Page images with their extracted text:
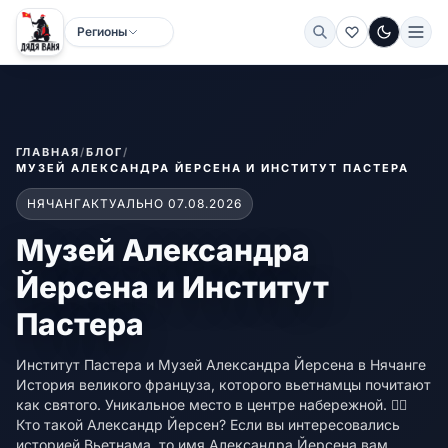
Регионы
Тёмная
ГЛАВНАЯ
/
БЛОГ
/
МУЗЕЙ АЛЕКСАНДРА ЙЕРСЕНА И ИНСТИТУТ ПАСТЕРА
НЯЧАНГ
АКТУАЛЬНО 07.08.2026
Музей Александра
Йерсена и Институт
Пастера
Институт Пастера и Музей Александра Йерсена в Нячанге
История великого француза, которого вьетнамцы почитают
как святого. Уникальное место в центре набережной. 👨‍⚕️
Кто такой Александр Йерсен? Если вы интересовались
историей Вьетнама, то имя Александра Йерсена вам...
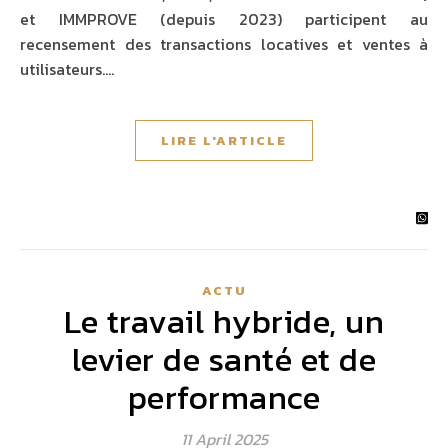
et IMMPROVE (depuis 2023) participent au
recensement des transactions locatives et ventes à
utilisateurs.…
LIRE L'ARTICLE
ACTU
Le travail hybride, un
levier de santé et de
performance
11 April 2025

## [Instruction]
Transcribe the text of every entry above word for word, leaving out the pictures.

## [Solution]
Регионы
Тёмная
ГЛАВНАЯ
/
БЛОГ
/
МУЗЕЙ АЛЕКСАНДРА ЙЕРСЕНА И ИНСТИТУТ ПАСТЕРА
НЯЧАНГ
АКТУАЛЬНО 07.08.2026
Музей Александра
Йерсена и Институт
Пастера
Институт Пастера и Музей Александра Йерсена в Нячанге
История великого француза, которого вьетнамцы почитают
как святого. Уникальное место в центре набережной. 👨‍⚕️
Кто такой Александр Йерсен? Если вы интересовались
историей Вьетнама, то имя Александра Йерсена вам...
et IMMPROVE (depuis 2023) participent au
recensement des transactions locatives et ventes à
utilisateurs.…
LIRE L'ARTICLE
ACTU
Le travail hybride, un
levier de santé et de
performance
11 April 2025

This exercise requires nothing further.